- _WHAT YOU SHOULD DO_
In the part of the records that opens with the line containing "This is a set" and closes with the line containing "0.159667, 0.674958, 0.135351]]", switch "trails" to "follows" and give those lines again with everything else unchanged. Leave the pictures out of the answer.

- _TASK MATERIAL_
----

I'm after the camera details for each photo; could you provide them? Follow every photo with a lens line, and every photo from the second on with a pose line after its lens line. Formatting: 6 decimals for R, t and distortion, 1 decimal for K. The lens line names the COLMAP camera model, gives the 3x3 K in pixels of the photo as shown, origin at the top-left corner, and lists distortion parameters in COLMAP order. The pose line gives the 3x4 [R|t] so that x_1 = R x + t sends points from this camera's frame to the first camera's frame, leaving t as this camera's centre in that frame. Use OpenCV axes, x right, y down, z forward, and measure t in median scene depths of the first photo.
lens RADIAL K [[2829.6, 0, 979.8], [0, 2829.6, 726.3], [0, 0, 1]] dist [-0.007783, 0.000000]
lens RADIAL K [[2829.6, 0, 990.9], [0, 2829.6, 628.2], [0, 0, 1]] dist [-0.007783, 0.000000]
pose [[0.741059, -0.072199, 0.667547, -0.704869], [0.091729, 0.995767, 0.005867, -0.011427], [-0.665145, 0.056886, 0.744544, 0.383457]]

----

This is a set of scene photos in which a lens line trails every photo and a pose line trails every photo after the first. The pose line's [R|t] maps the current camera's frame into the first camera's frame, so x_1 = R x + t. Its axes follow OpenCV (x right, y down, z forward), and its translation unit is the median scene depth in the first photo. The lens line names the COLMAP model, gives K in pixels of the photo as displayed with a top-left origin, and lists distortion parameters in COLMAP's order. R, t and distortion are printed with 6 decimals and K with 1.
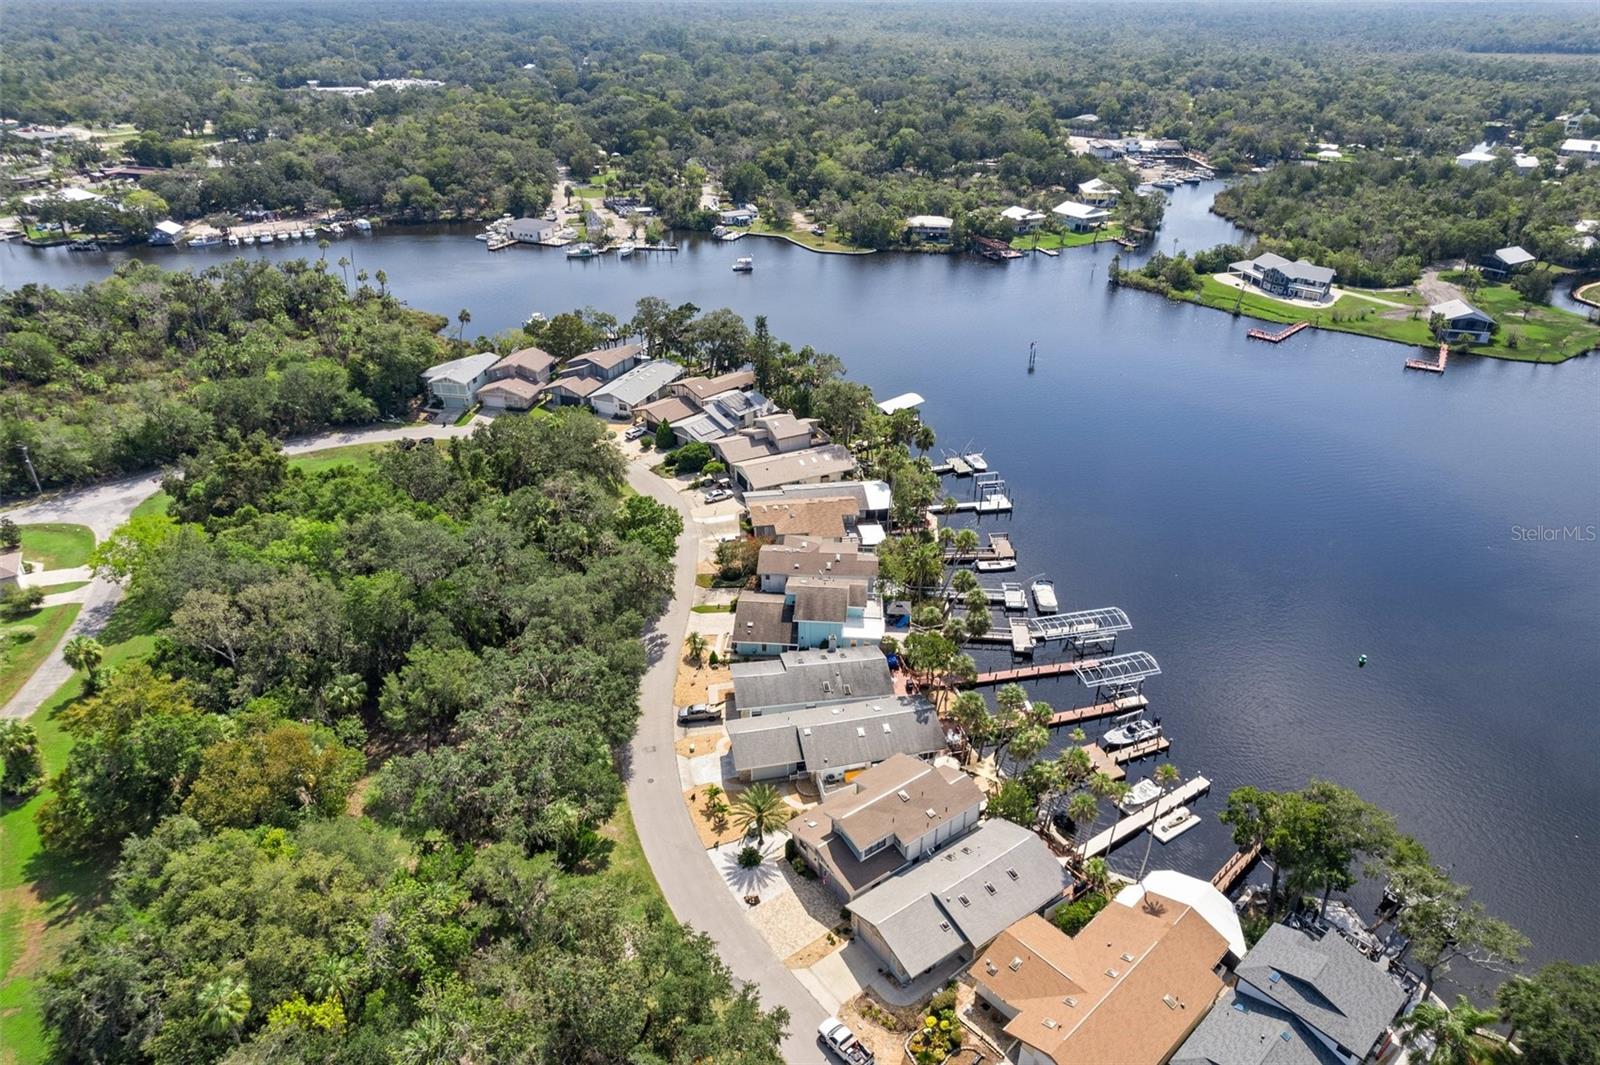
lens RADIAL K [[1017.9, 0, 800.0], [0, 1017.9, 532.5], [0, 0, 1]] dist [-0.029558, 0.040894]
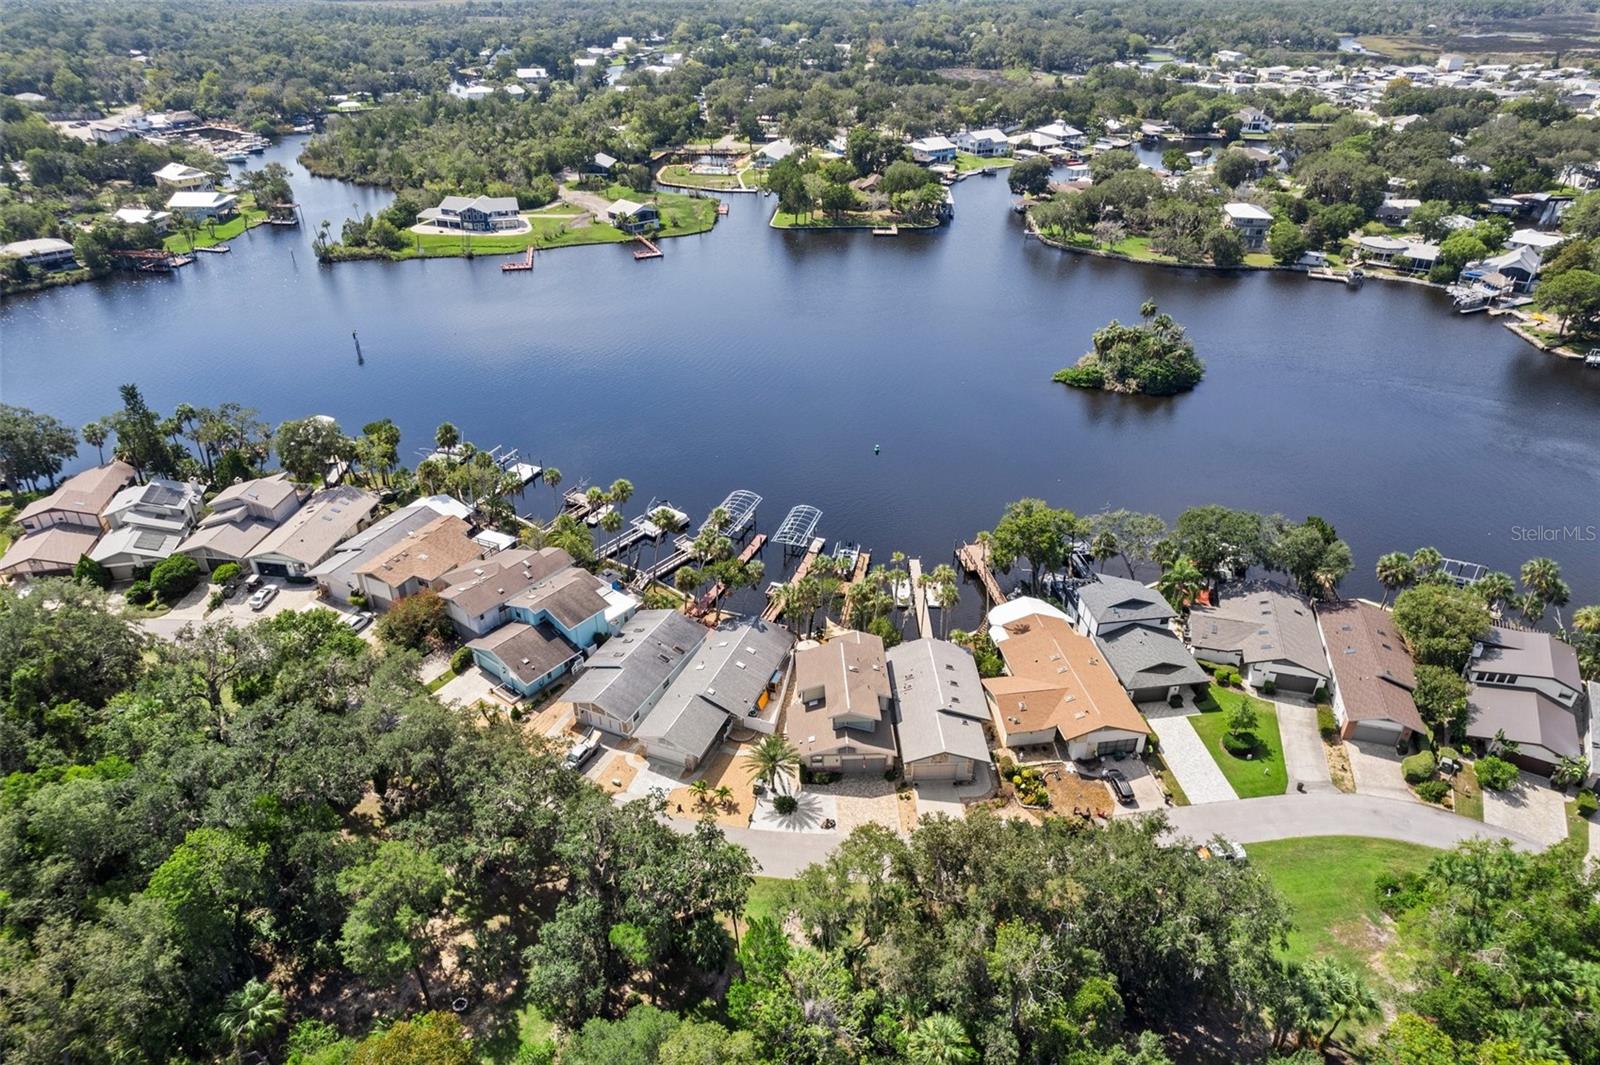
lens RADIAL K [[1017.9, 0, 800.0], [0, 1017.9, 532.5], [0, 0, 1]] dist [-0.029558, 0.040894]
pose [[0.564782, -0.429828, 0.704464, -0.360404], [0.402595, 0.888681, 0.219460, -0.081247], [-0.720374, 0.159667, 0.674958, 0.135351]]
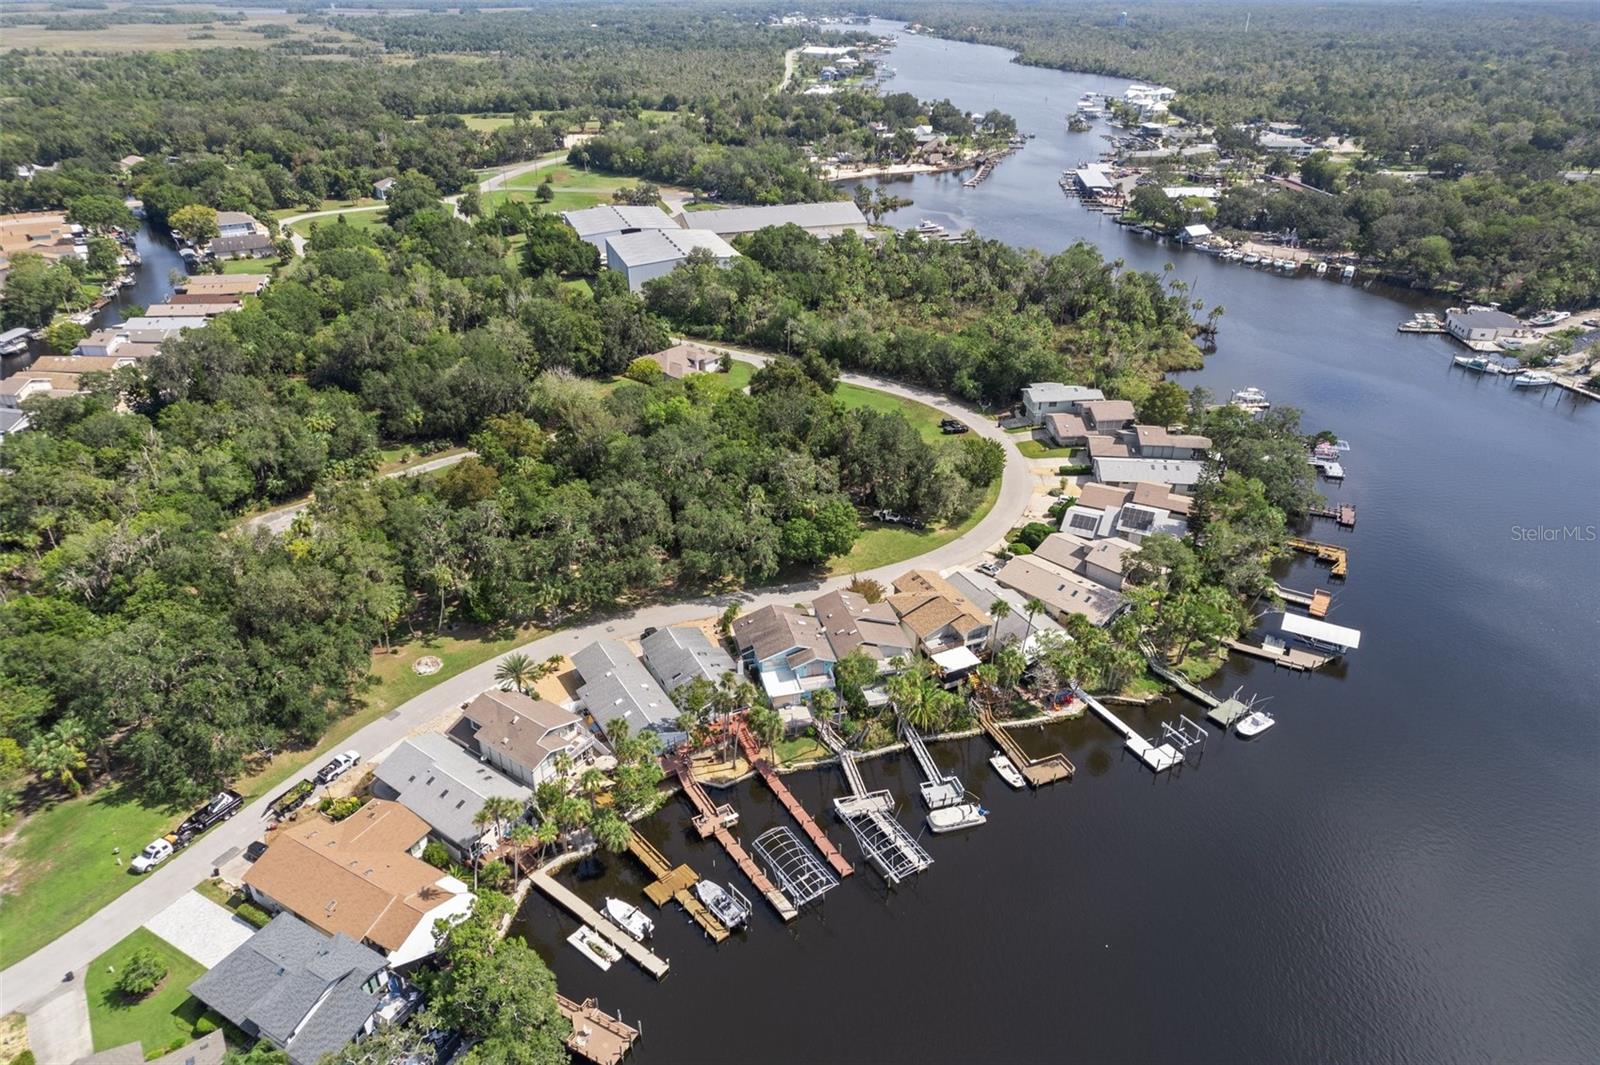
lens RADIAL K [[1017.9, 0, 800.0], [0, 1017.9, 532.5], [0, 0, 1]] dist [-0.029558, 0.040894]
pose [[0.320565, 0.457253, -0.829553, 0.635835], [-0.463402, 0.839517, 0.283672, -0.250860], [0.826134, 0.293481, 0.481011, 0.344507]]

----

- _TASK OUTPUT_
This is a set of scene photos in which a lens line follows every photo and a pose line follows every photo after the first. The pose line's [R|t] maps the current camera's frame into the first camera's frame, so x_1 = R x + t. Its axes follow OpenCV (x right, y down, z forward), and its translation unit is the median scene depth in the first photo. The lens line names the COLMAP model, gives K in pixels of the photo as displayed with a top-left origin, and lists distortion parameters in COLMAP's order. R, t and distortion are printed with 6 decimals and K with 1.
lens RADIAL K [[1017.9, 0, 800.0], [0, 1017.9, 532.5], [0, 0, 1]] dist [-0.029558, 0.040894]
lens RADIAL K [[1017.9, 0, 800.0], [0, 1017.9, 532.5], [0, 0, 1]] dist [-0.029558, 0.040894]
pose [[0.564782, -0.429828, 0.704464, -0.360404], [0.402595, 0.888681, 0.219460, -0.081247], [-0.720374, 0.159667, 0.674958, 0.135351]]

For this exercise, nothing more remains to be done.